37 And therefore, because he loved thy fathers, he chose their seed after them, and brought thee out in his presence with his mighty power out of Egypt;
En omdat Hij uw vaderen liefhad, en hun zaad na hen verkoren had, zo heeft Hij u voor Zijn aangezicht door Zijn grote kracht uit Egypte uitgevoerd;
38 To drive out nations greater and mightier than thou art, from before thee, to bring thee in, to give unto thee their land for an inheritance, as it is this day.

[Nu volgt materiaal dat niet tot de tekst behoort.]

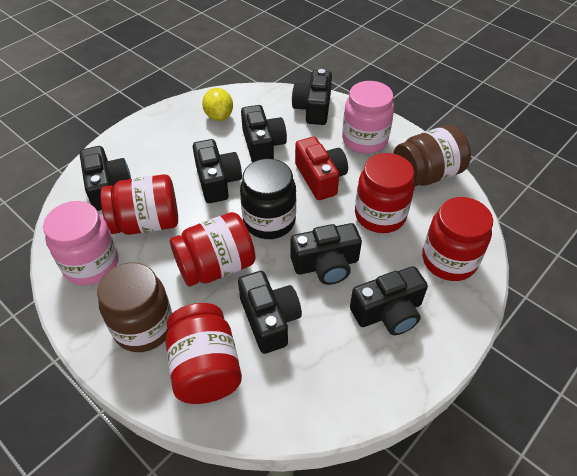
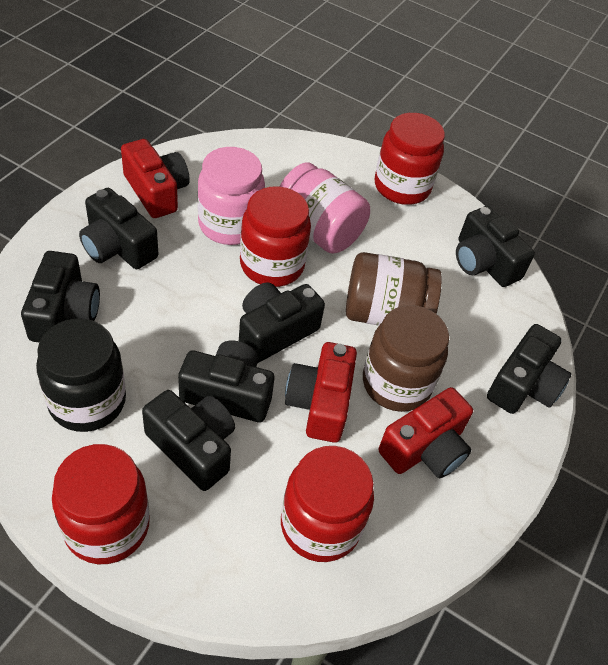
red camera: 1 -> 3
red jar: 5 -> 4
yellow lemon: 1 -> 0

Om volken, die groter en machtiger waren dan gij, voor uw aangezicht uit de bezitting te verdrijven; om u in te brengen, dat Hij u hunlieder land ter erfenis gave, als het te dezen dage is.
39 Know therefore this day, and reflect in thy heart, that the Eternal is the God in the heavens above, and upon the earth beneath: there is none else.
Zo zult gij heden weten, en in uw hart hervatten, dat de HEERE die God is, boven in den hemel, en onder op de aarde, niemand meer!
40 And thou shalt keep his statutes, and his commandments, which I command thee this day, that it may go well with thee, and with thy children after thee; and that thou mayest live many days upon the land which the Lord thy God giveth thee, for all times.
En gij zult houden Zijn inzettingen en Zijn geboden, die ik u heden gebiede, opdat het u en uw kinderen na u welga, en opdat gij de dagen verlengt in het land, dat de HEERE, uw God, u geeft, voor altoos.
41 Then Moses set aside three cities on this side of the Jordan, toward the rising of the sun;
Toen scheidde Mozes drie steden uit, aan deze zijde van de Jordaan, tegen den opgang der zon;
42 That thither might flee the manslayer, who should kill his neighbor unawares, when he had not been an enemy to him in times past; and that he should flee unto one of these cities and live.
Opdat daarheen vlood de doodslager, die zijn naaste onwetende doodslaat, dien hij van gisteren en eergisteren niet haatte; dat hij in een van deze steden vlood en levend bleef;
43 Bezer in the wilderness, in the plain country, for the Reubenites; and Ramoth in Gil'ad for the Gadites; and Golan in Bashan for the Menassites.
Bezer in de woestijn, in het effen land, voor de Rubenieten; en Ramoth in Gilead, voor de Gadieten; en Golan in Bazan, voor de Manassieten.
44 And this is the law which Moses set before the children of Israel:
Dit is nu de wet, die Mozes den kinderen Israels voorstelde:
45 These are the testimonies, and the statutes, and the ordinances, which Moses spoke unto the children of Israel, when they came forth out of Egypt,
Dit zijn de getuigenissen, en de inzettingen, en de rechten, die Mozes sprak tot de kinderen Israels, als zij uit Egypte waren uitgetogen;
46 On this side of the Jordan, in the valley opposite to Beth-peor, in the land of Sichon the king of the Emorites, who dwelt at Cheshbon, whom Moses and the children of Israel smote, after they were come forth out of Egypt;
Aan deze zijde van de Jordaan, in het dal tegenover Beth-Peor, in het land van Sihon, den koning der Amorieten, die te Hesbon woonde; welken Mozes sloeg, en de kinderen Israels, als zij uit Egypte waren uitgetogen,
47 And they took possession of his land, and of the land of 'Og the king of Bashan, the two kings of the Emorites, who were on this side of the Jordan toward the rising of the sun;
En zijn land in bezitting genomen hadden; daartoe het land van Og, koning van Bazan; twee koningen der Amorieten, die aan deze zijde van de Jordaan waren, tegen den opgang der zon;
48 From 'Aro'er, which is on the bank of the river Arnon, even unto mount Sion, which is Chermon,
Van Aroer af, dat aan den oever der beek Arnon is, tot aan den berg Sion, welke is Hermon;
49 And all the plain on this side of the Jordan eastward, even unto the sea of the plain, under the declivities of Pisgah.
En al het vlakke veld, aan deze zijde van de Jordaan, naar het oosten, tot aan de zee des vlakken velds, onder Asdoth-Pisga.